When you need to create data for testing, you can save time by running an Apex class when refreshing the developer sandbox. That’s difficult to do for people who are not trained as Salesforce developers. 

But now it’s possible to use ChatGPT  to write the Apex class to seed the sandbox with test data. You merely have to describe the objects that need data seeded for the sandbox to get it generated by the AI. ChatGPT already knows about many of the standard objects and standard fields they contain, so that can save you even more time!

That capability means you can  create all of these relationships in the requisite hierarchies without having to do those iterative data loads. The result of this is loads of saved time on the tasks surrounding testing.

Making communication more effective

We technical people naturally use technical terms that are not always fully understood by business people. How handy would it be to have a sort of Babel Fish on hand to translate for you? 
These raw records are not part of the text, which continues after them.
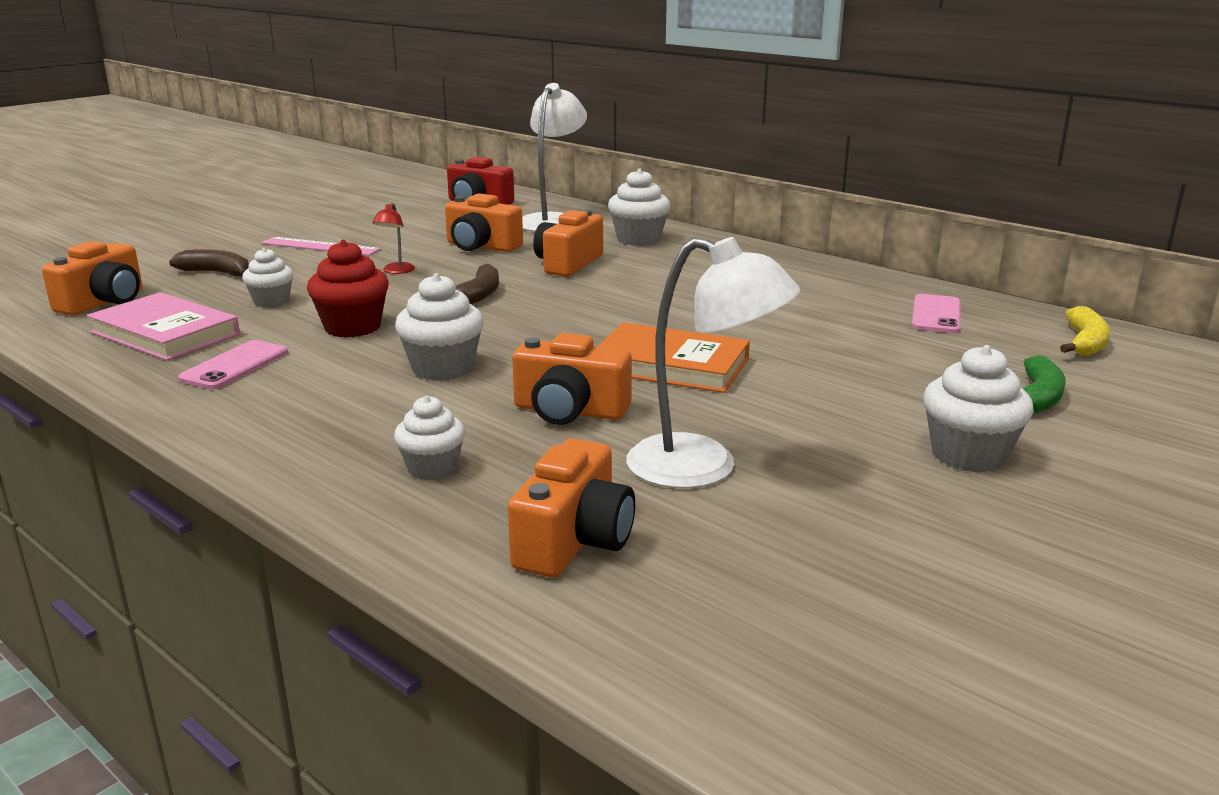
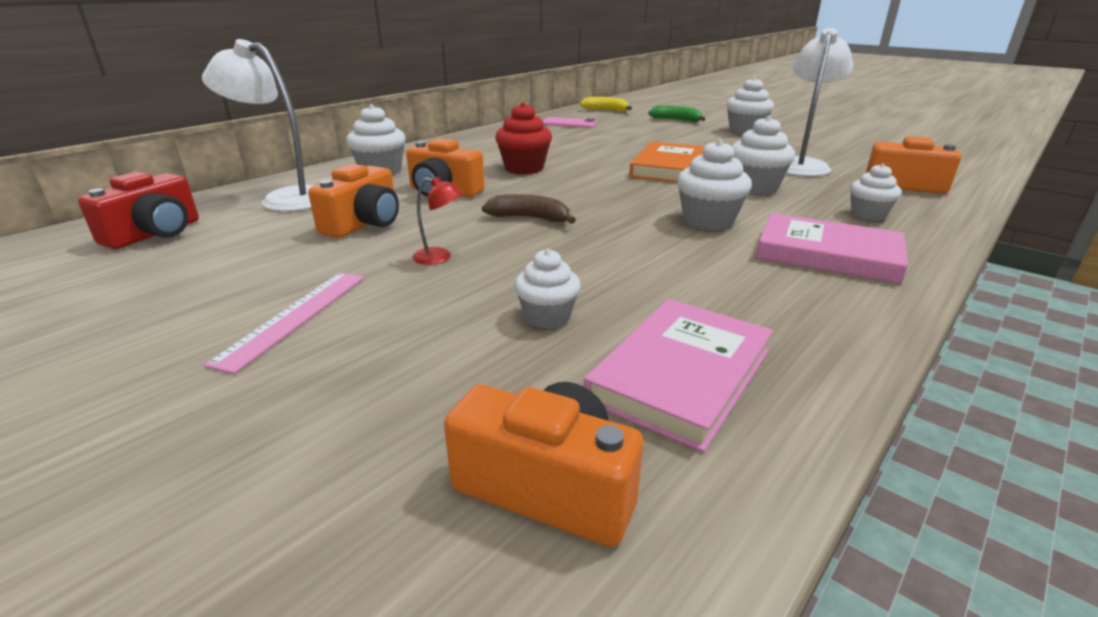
camera: 90 degrees left, 5 degrees up
brown banana [169,249,249,276] -> none
pink phone [178,340,288,389] -> none
red cupcake [307,240,389,338] -> red cupcake moved to [495,102,552,174]
orange camera [512,333,632,425] -> white cupcake [732,115,795,195]
none -> pink book [756,213,908,284]

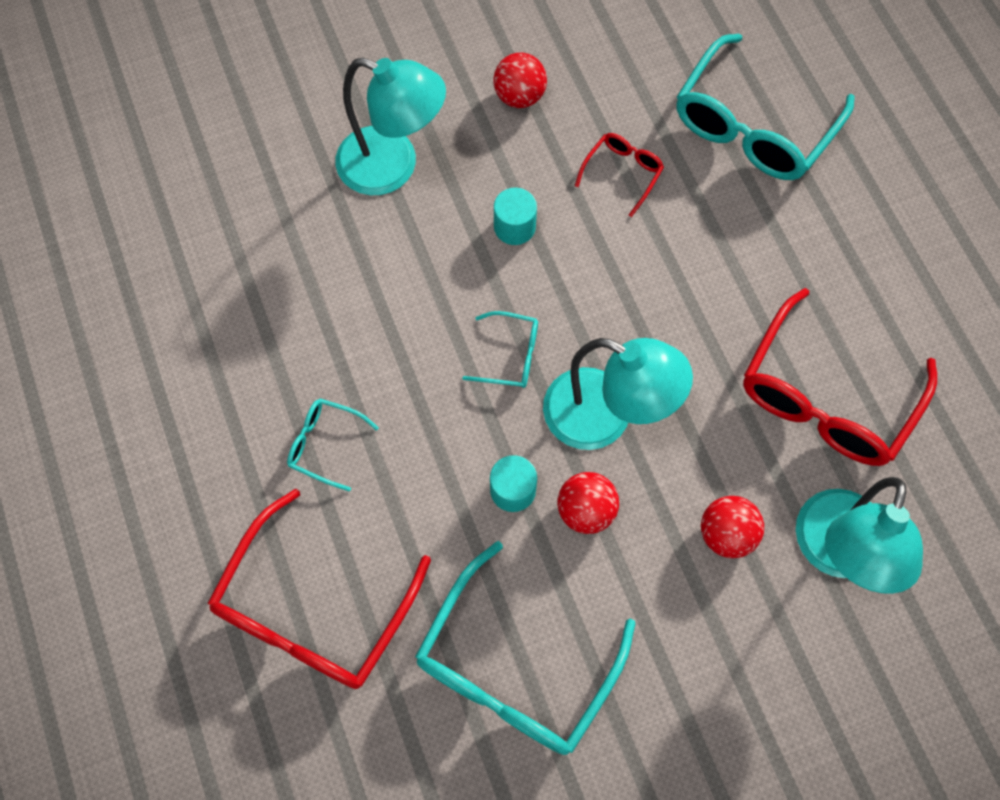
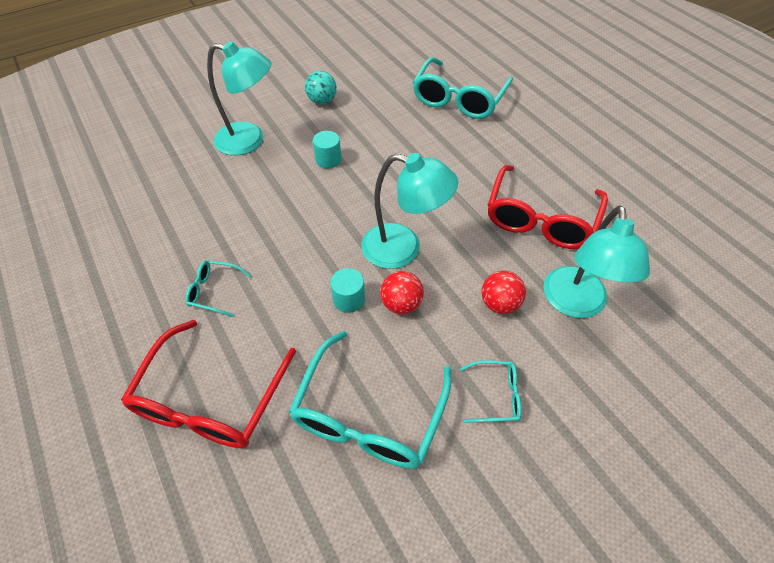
camera: 10 degrees left, 15 degrees down
turquoise glasses [462,311,538,388] -> turquoise glasses moved to [460,360,521,423]
red ball [493,53,547,108] -> turquoise ball [305,71,337,104]
red glasses [575,133,664,217] -> none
That’s one of the things you can do with generative AI. give it a prompt that says “Give me a more simplified version of this to eliminate the complexity that business users wouldn’t care about or understand.”  

In general, you can tell it “TLDR”  for long messages to get a simplified summaries of complex descriptions. It can also break out long text requirements into user stories and or a table that categorizes information within requirements docs

You can also use it to structure and format information to meet different needs for different audiences.  For example, it can convert meeting notes into summaries or turn a summary into bulleted note points. 

There are lots of different things you could do with it. If you just want it to clean up grammar mistakes, it can do that, too.